My first job out of college, over 30 years ago, was at a tiny regional company. While I was naĂŻve in getting a job there (in my defense, the EL job market sucked that year), the training I was put through there was an excellent introduction to the business. As part of that training, I spent a week shadowing/working as a line underwriter for personal auto.

This was pre-automation. We touched every application coming in – mailed or faxed. If everything was in order, an application could be reviewed in 90-120 seconds, before being handed off to whomever had the duty that day to go sit at one of the terminals to ender data into the minicomputer. (I did that for a morning too. It sucked.) If there were problems, depending on the problem the application would either be put in the outbox to be transferred to a more senior underwriter. or we’d need to call the producer to try to resolve.

Today, for standard carriers…line underwriters aren’t touching every application. There are people in that role who are touching business that doesn’t fit the boxes for automated processing. They do handle a large number of such records. The precise details will depend on how good the automated processing is (and thus how long it takes to resolve the exceptions), and on whether they have other duties.

I’ll inject here again the caveat that I do not currently work with personal auto in the US. What I’m writing is based on older experience (I did personal auto in a past life; my employer used to do personal lines in the US and we do personal lines outside the US), or what I’ve heard as part of my until-recent job (risk management) where we gleaned information about what other companies do from the folks we hire.

That caveat aside, my wishy-washiness in answering is because the definition of “underwriter” in personal lines has evolved / is evolving, and isn’t quite as uniform as it once was. The folks who once would have been described as “line underwriters” aren’t always called “underwriters” anymore. They might be described as technical/analyst staff in an underwriting/product department. They may have limited underwriting authority built into their job descriptions, instead of explicit letters of underwriting authority,

When we talk about “underwriters” for personal lines today, I think more of people who operate where “producer management” and “product management” intersect. They don’t tocuh individual policies, unless there’s a semi-unique exception involved, or unless they’re looking for examples to support their producer/product management duties.

I suppose I should also add the caveat that these comments are geared towards mainstream personal auto. There are niches/specialties that will be exceptions.

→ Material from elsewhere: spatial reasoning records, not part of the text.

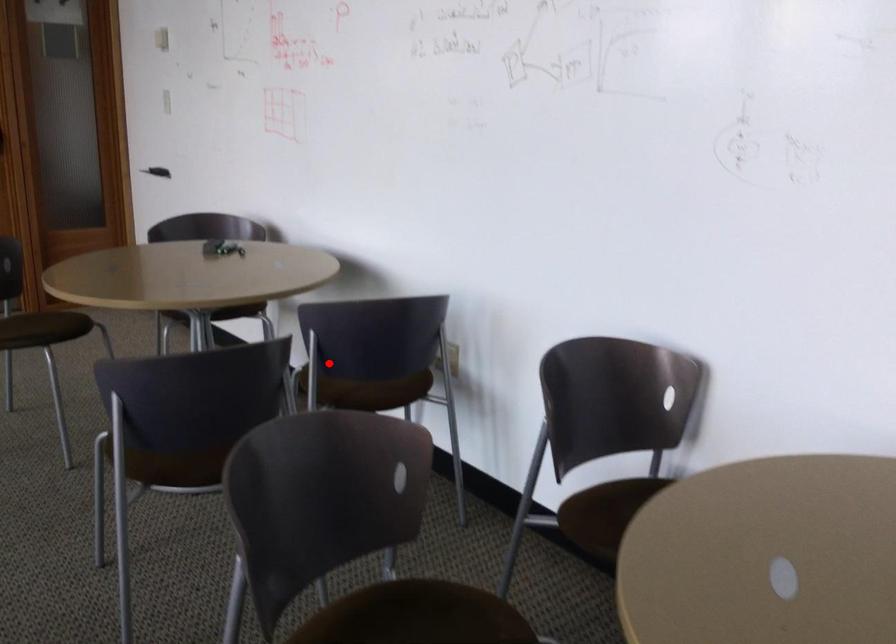
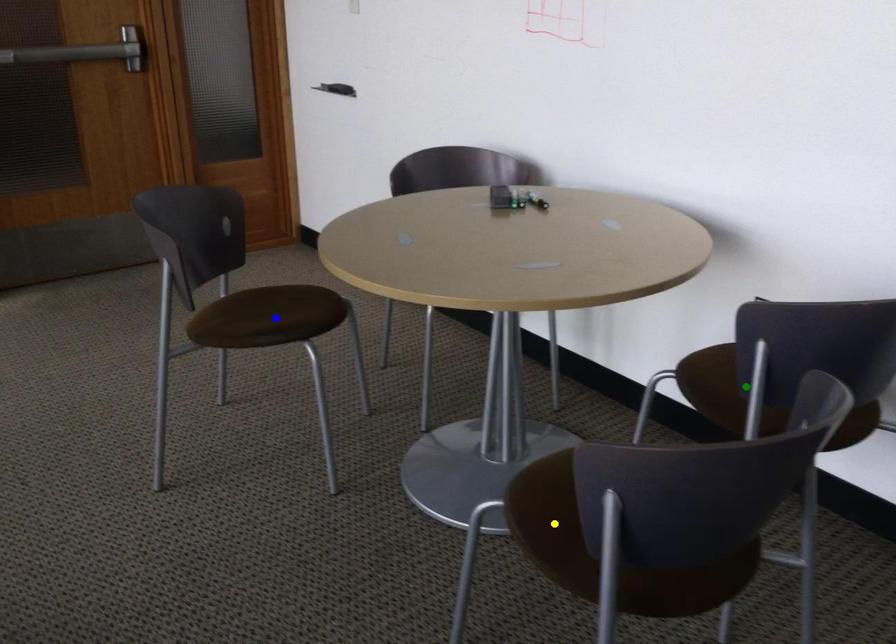
Question: I am providing you with two images of the same scene from different viewpoints. A red point is marked on the first image. You are given multiple points on the second image. Which mark in image 2 goes with the point in image 1?

Choices:
 (A) green point
 (B) blue point
 (C) yellow point

Answer: (A)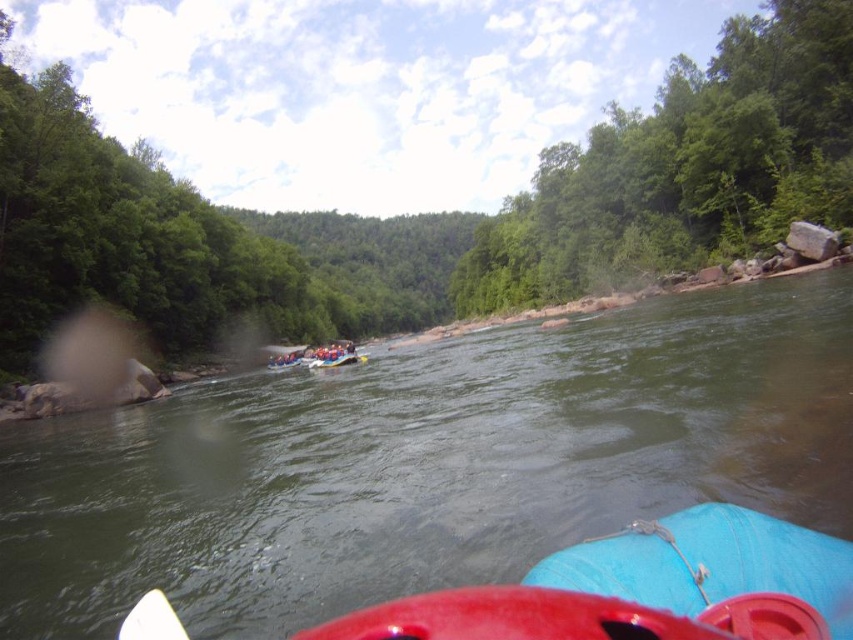
You are on a river rafting trip and need to choose between the blue rubber canoe at lower right and the white plastic paddle at lower center. Which one is wider?

The blue rubber canoe at lower right is wider than the white plastic paddle at lower center.

You are navigating a raft in the river and see two points marked on the river. The first point is at coordinates point (160,461) and the second is at point (697,516). From your perspective on the raft, which point is closer to you?

Point (697,516) is closer to you because it is in front of point (160,461).

You are on a river rafting trip and need to choose between the green rubber raft at center and the white plastic paddle at lower center. Which one is wider?

The green rubber raft at center is wider than the white plastic paddle at lower center.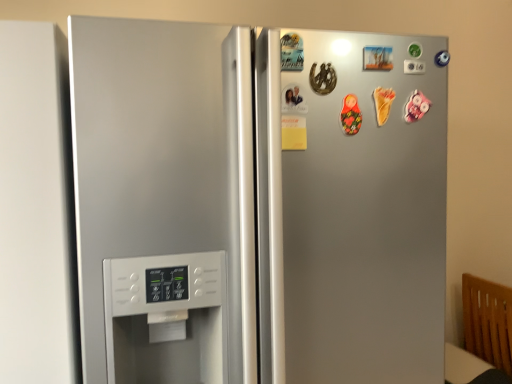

For example, I think Hagerty has “underwriters” who are touching individual risks, because the nature of their book is one where only a portion of their market is really suited for automated underwriting.

And to reiterate an earlier point: Underwriting rules often fall into the “proprietary knowledge” category.

So those who might be close to this sort of information (as I am) may not be in a position to say much.

Or more accurately, shouldn’t say much.